We can use that to simplify the formulas here and in joinConstraints. The mapping can be stored in DataflowAnalysisContext. We can track dependencies between flow conditions (e.g. above FC3 depends on FC1 and FC2) and modify flowConditionImplies to construct a formula that includes the bi-conditionals for all flow condition atoms in the transitive set before invoking the solver.

I suggest putting the optimization in its own patch. I'd love to look into it right after this patch is submitted if both of you think it makes sense on a high level.

This revision is now accepted and ready to land.Apr 1 2022, 12:55 AM
ymandel added inline comments.Apr 1 2022, 4:28 AM
clang/lib/Analysis/FlowSensitive/DataflowEnvironment.cpp
79

This sounds good to me. That said, I'm not sure how often we'd expect this to be an issue in practice, since, IIUC, this specialized merge only occurs when the value is handled differently in the two branches. So, a series of branches alone won't trigger the exponential behavior.
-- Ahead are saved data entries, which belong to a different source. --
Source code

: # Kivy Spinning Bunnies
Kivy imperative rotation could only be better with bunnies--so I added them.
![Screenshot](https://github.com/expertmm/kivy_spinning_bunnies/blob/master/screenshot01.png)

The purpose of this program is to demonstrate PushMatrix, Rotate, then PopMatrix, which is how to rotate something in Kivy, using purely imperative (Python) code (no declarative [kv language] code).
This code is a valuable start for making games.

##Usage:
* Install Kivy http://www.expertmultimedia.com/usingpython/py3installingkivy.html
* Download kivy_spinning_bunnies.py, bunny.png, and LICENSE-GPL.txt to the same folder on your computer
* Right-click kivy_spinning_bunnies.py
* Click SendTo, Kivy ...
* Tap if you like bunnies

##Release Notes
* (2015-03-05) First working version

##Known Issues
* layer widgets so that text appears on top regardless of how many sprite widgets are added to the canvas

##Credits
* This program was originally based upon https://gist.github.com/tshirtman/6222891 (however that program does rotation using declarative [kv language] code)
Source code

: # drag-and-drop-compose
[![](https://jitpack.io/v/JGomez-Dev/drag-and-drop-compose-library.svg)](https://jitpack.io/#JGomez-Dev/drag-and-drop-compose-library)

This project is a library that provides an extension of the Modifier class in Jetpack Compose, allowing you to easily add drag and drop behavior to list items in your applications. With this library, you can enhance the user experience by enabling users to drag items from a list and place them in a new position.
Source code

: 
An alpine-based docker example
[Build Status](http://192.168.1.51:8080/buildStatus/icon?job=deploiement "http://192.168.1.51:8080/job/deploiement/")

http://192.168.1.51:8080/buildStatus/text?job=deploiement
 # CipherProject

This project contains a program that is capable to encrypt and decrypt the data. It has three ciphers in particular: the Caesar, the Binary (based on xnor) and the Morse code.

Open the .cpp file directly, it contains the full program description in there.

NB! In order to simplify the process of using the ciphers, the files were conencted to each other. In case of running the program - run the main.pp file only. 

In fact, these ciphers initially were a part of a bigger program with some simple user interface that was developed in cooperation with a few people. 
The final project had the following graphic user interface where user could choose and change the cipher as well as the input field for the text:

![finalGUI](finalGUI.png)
xazax.hun accepted this revision.Apr 1 2022, 8:00 AM
xazax.hun added inline comments.
clang/lib/Analysis/FlowSensitive/DataflowEnvironment.cpp
79

Fair point. It might never cause a problem in practice. Since we already have one proposal how to try to fix this if a problem ever surfaces, I'd love to have a comment about this in the code. But I think this is something that probably does not need to be addressed in the near future.

ymandel updated this revision to Diff 419764.Apr 1 2022, 8:12 AM

Add comment about future optimization potential.

ymandel marked an inline comment as done.Apr 1 2022, 8:14 AM
ymandel added inline comments.
clang/lib/Analysis/FlowSensitive/DataflowEnvironment.cpp
79

Good idea -- I reformatted essentially sgatev's response above as a comment in the code.

This revision was automatically updated to reflect the committed changes.
ymandel marked an inline comment as done.